ROMA takes it's time developing its story-line. It's less a series of events, as much as an observation of a year in the life of Cleo and the family she cares for. It has been described, somewhat incorrectly, as Neo-Realist. Shooting in Black & White and having a story involving the poor does not automatically denote Neo-Realism. The movie is Cuaron's ode to his childhood. It's a memory movie, told from HIS perspective - not of Cleo's and the underclass. What makes the movie work is Cuaron's careful attention to the smallest details - simple eye contact, the food, child's play and washing dog droppings on the driveway. Important events happen to Cleo and the family, but, they are presented in the unhurried manner that feels truer than in most contrived screenplays.

The aforementioned Black & White cinematography is by Cuaron himself (his regular cameraman, Emmanuel Lubezki was unavailable). The camera-work feels very much 'directed'. At times, you can almost feel Cuaron steering the camera to capture exactly what Cuaron, the Director, feels is critical. The effect cuts both ways. On one hand, it becomes a true Auteur project (Cuaron also writes and is the co-editor!). On the other, it further emphasizes that this is CUARON's story, and not that of Cleo and the other characters. In that way, Cuaron comes between the viewer and the action on screen.

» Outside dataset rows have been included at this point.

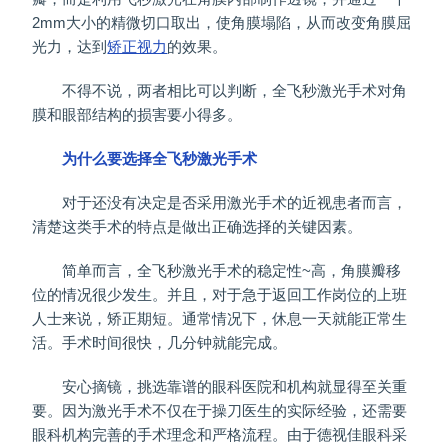
2mm大小的精微切口取出，使角膜塌陷，从而改变角膜屈
光力，达到
矫正视力
的效果。
不得不说，两者相比可以判断，全飞秒激光手术对角
膜和眼部结构的损害要小得多。
为什么要选择全飞秒激光手术
对于还没有决定是否采用激光手术的近视患者而言，
清楚这类手术的特点是做出正确选择的关键因素。
简单而言，全飞秒激光手术的稳定性~高，角膜瓣移
位的情况很少发生。并且，对于急于返回工作岗位的上班
人士来说，矫正期短。通常情况下，休息一天就能正常生
活。手术时间很快，几分钟就能完成。
安心摘镜，挑选靠谱的眼科医院和机构就显得至关重
要。因为激光手术不仅在于操刀医生的实际经验，还需要
眼科机构完善的手术理念和严格流程。由于德视佳眼科采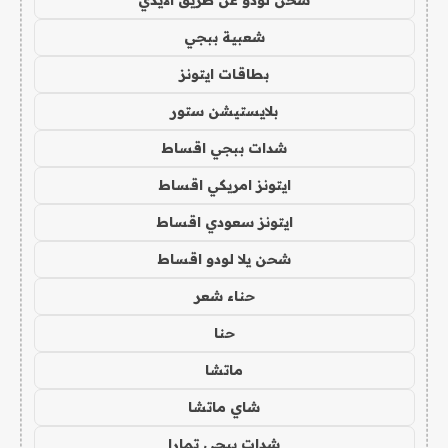
شحن لودو عن طريق الايدي
شعبية ببجي
بطاقات ايتونز
بلايستيشن ستور
شدات ببجي اقساط
ايتونز امريكي اقساط
ايتونز سعودي اقساط
شحن يلا لودو اقساط
حناء شعر
حنا
ماتشا
شاي ماتشا
شدات ببجي تمارا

Much has been made about Aparicio's performance, and, it is a wonder. Much of the other cast are also non-professionals (in that way, it does have a connection to Neo-Realist cinema) and they perform ably. The other tech credits are solid, but, the main discussion has been on the 65mm Digital photography (a somewhat confusing moniker that has some believing it was shot on actual film). The larger sensor does give it a clearer image than traditional digital camerawork, but, seen in a movie theater on DCP, still lacks the richer black level and silvery white level of actual 65mm Film. For all the acclaim (and awards) Cuaron and ROMA's cinematography has gotten, it still resembled Grey & Greyer more than true celluloid B&W.

ROMA is a lovely memoir. It isn't a movie to be dissected as one would normally do for its plotting. It is best to let it wash over you - just as the movie frequently does with water flowing and jets gliding above.